Indeed, it’s hard to climb the real-estate ladder if the first step is out of reach. That’s the case for many lower-income Americans who don’t have enough money to make the investment, particularly in this economic climate. Renters have been more likely to experience job losses since March, while nearly 9 million households that rent homes, or about one in six, are behind on payments, according to Census Bureau data released Dec. 2.

The housing disparities are especially pronounced along racial lines. Minority populations have always dealt with racism in the financial markets and redlining practices that keep communities segregated and unequal. But the pandemic is also exposing other racial inequities that make it even harder for minorities to become homeowners. For instance, while 30% of white workers can do their jobs remotely—and are thus more able to move to a city with a lower cost of living—only 20% of Black workers can do the same, according to a March study from the Economic Policy Institute.

As the economy begins to recover post-pandemic, some economic indicators, like employment and consumer spending, will start to normalize. But the bifurcated housing market may have long-lasting effects, in part because wealth transfers between generations. A 2018 report written by Choi based on University of Michigan data found that the homeownership rate is 32% for young adults whose parents were homeowners, versus only 14% for young adults whose parents were renters.

For many families, home equity is the largest component of household wealth, especially for those in the bottom half of the wealth distribution, where more than half of assets are tied to real estate. (In contrast, mutual funds and corporate equities make up the lion’s share of assets for those at the very top.) Home equity also creates wealth because well-kept homes typically appreciate in value over time. Additionally, homeowners can refinance when mortgage rates drop, then apply the monthly savings to other investments.

“If one generation has wealth, it becomes easier for the next generation to build their own wealth,” says Fabian Pfeffer, founding director of the Center for Inequality Dynamics at the University of Michigan. “If you are from a wealthy family, you are more likely to get a college degree and have other avenues for building wealth early in your life, such as home ownership. And when you are older, inheriting family wealth is just the cherry on top.”

It’s unclear how profound the impact of this unequal housing market will be. In the short term, much will depend on whether lawmakers pass measures to help indebted renters make back payments. In the long term, other factors, such as work-from-home trends and the revival of city centers, will influence where people choose to buy homes.

But the pandemic has made one thing very clear: the U.S. housing system is fragile at best. This short but dramatic period of disruption has put millions of people in a financially dire situation, threatening their housing security at a time when having a roof over one’s head has never been so important, argues McCue. Evictions protections will expire on Dec. 31. Barring a new stimulus bill (Congress is currently debating a relief package) or an executive action to extend those protections, more than 6 million households face potential eviction next month, according to the National Low Income Housing Coalition.

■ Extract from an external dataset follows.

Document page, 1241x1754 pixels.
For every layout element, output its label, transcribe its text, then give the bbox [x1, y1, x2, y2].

“The crisis showed how critical our homes are in terms of safety and health,” McCue says. “Working from home, quarantining in home—it assumes you have a home, that it’s secure, that it’s safe. As a country, we are not doing enough to satisfy the goal of safe and secure housing for all Americans.”

Correction, Dec. 4

The original version of this story misstated Jessica Bonner-Gomez’s last name in one instance. It is Bonner-Gomez, not Bronner-Gomez.